Selected extract
****************

Starting point is 00:23:10 All right, last one real quick, because I was not aware of this before reading your take on it, but quietly in the race and the game of Deliver Stuff to me, you pointed out that DoorDash is quietly maybe the real dark horse potential leader in this space. Yeah, so that came from some third-party credit card data from second measure. And they basically did this thing where they looked at online food delivery sales for a group of major companies. So to clarify, this is not all online food delivery sales that exist, but it's in this universe of companies. and they found that DoorDash had surpassed Uber Eats in terms of its share by month of online food delivery sales, which was maybe surprising if you'd been mostly paying attention to like the big growth story about Uber Eats recently
Starting point is 00:24:12 to hear that DoorDash had sort of not only crept up on them, but actually eclipsed them. Well, not only them, but it's postmates that sort of become the, you know how like Kleenex is, the brand name for it. I feel like Postmates has successfully branded themselves that way for this sort of a space. But DoorDash, according to those metrics, is way ahead of Postmates. Mm-hmm. It is. And that is a really interesting question, how two companies that basically started on the same track have separated out. Caviar, you could say the same thing for two. I don't think Caviar was ever quite as big as DoorDash or Postmates, but it has also remained fairly stagnant. well DoorDash has accelerated. Postmates, I think for a lot of these companies, their biggest market tends to be L.A.
Starting point is 00:25:00 Just because it's more conducive to food delivery, people drive. There are lots of reasons. New York remains a pretty strong grubhub, seamless area. But, yeah, I think DoorDash has been very smart. They're also, they, like everyone, have received a bunch of venture funding, and they've put it to good use. And, you know, as we've been talking about through this whole conversation, one question you always have to ask when you see these numbers
Starting point is 00:25:31 and you know the company has been raising money is how much of that growth will last and how much of that growth is because they had money and they've been giving a lot of discounts and it's pulled in a lot of people. Well, yes, DoorDash has Masasan behind them, and theoretically he has an unending pocketful of money as long as the Saudis don't get cold feet. All right, Allison, thank you so much. And once again, oversharing is your excellent newsletter, right?
Starting point is 00:26:00 Yes, thank you so much.

****************

Supplied information

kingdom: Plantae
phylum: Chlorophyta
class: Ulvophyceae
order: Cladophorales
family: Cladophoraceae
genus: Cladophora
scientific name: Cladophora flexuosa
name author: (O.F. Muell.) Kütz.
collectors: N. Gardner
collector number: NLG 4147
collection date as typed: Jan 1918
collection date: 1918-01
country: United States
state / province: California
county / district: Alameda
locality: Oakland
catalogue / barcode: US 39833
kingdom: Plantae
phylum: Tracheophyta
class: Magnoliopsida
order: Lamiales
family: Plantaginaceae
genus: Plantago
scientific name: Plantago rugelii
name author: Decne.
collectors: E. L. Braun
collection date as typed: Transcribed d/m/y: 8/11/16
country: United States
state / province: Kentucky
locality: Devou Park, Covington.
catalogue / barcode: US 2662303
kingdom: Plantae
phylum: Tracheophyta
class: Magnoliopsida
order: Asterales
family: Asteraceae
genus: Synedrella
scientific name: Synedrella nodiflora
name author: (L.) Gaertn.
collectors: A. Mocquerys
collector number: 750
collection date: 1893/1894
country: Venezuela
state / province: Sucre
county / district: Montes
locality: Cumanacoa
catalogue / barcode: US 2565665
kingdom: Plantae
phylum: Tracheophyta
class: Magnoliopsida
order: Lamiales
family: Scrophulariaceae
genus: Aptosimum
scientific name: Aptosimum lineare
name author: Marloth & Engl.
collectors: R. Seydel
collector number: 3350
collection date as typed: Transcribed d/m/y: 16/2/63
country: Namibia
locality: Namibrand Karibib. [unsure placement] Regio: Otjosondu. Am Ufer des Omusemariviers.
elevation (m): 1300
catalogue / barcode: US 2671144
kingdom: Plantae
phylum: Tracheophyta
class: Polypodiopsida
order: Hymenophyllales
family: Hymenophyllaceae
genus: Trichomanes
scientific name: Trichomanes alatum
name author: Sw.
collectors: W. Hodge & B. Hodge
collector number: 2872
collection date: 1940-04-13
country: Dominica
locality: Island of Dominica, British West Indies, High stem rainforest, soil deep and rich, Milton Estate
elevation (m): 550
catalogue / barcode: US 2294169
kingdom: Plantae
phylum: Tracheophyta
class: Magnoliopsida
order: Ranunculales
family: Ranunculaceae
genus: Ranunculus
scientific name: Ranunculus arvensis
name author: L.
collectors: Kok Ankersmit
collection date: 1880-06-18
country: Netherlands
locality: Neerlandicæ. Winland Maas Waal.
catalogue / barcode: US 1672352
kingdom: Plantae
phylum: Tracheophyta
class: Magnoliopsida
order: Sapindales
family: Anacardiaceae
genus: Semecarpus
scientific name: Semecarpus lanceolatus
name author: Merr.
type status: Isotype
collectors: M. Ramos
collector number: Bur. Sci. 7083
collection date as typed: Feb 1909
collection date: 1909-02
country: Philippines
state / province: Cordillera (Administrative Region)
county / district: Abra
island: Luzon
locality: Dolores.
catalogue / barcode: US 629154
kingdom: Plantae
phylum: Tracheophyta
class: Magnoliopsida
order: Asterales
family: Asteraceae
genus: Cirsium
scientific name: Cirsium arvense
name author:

****************

Exercise objective
Reproduce the entire transcript about online food delivery companies word for word, including every "Starting point is" timestamp.

Output of the task
Starting point is 00:23:10 All right, last one real quick, because I was not aware of this before reading your take on it, but quietly in the race and the game of Deliver Stuff to me, you pointed out that DoorDash is quietly maybe the real dark horse potential leader in this space. Yeah, so that came from some third-party credit card data from second measure. And they basically did this thing where they looked at online food delivery sales for a group of major companies. So to clarify, this is not all online food delivery sales that exist, but it's in this universe of companies. and they found that DoorDash had surpassed Uber Eats in terms of its share by month of online food delivery sales, which was maybe surprising if you'd been mostly paying attention to like the big growth story about Uber Eats recently
Starting point is 00:24:12 to hear that DoorDash had sort of not only crept up on them, but actually eclipsed them. Well, not only them, but it's postmates that sort of become the, you know how like Kleenex is, the brand name for it. I feel like Postmates has successfully branded themselves that way for this sort of a space. But DoorDash, according to those metrics, is way ahead of Postmates. Mm-hmm. It is. And that is a really interesting question, how two companies that basically started on the same track have separated out. Caviar, you could say the same thing for two. I don't think Caviar was ever quite as big as DoorDash or Postmates, but it has also remained fairly stagnant. well DoorDash has accelerated. Postmates, I think for a lot of these companies, their biggest market tends to be L.A.
Starting point is 00:25:00 Just because it's more conducive to food delivery, people drive. There are lots of reasons. New York remains a pretty strong grubhub, seamless area. But, yeah, I think DoorDash has been very smart. They're also, they, like everyone, have received a bunch of venture funding, and they've put it to good use. And, you know, as we've been talking about through this whole conversation, one question you always have to ask when you see these numbers
Starting point is 00:25:31 and you know the company has been raising money is how much of that growth will last and how much of that growth is because they had money and they've been giving a lot of discounts and it's pulled in a lot of people. Well, yes, DoorDash has Masasan behind them, and theoretically he has an unending pocketful of money as long as the Saudis don't get cold feet. All right, Allison, thank you so much. And once again, oversharing is your excellent newsletter, right?
Starting point is 00:26:00 Yes, thank you so much.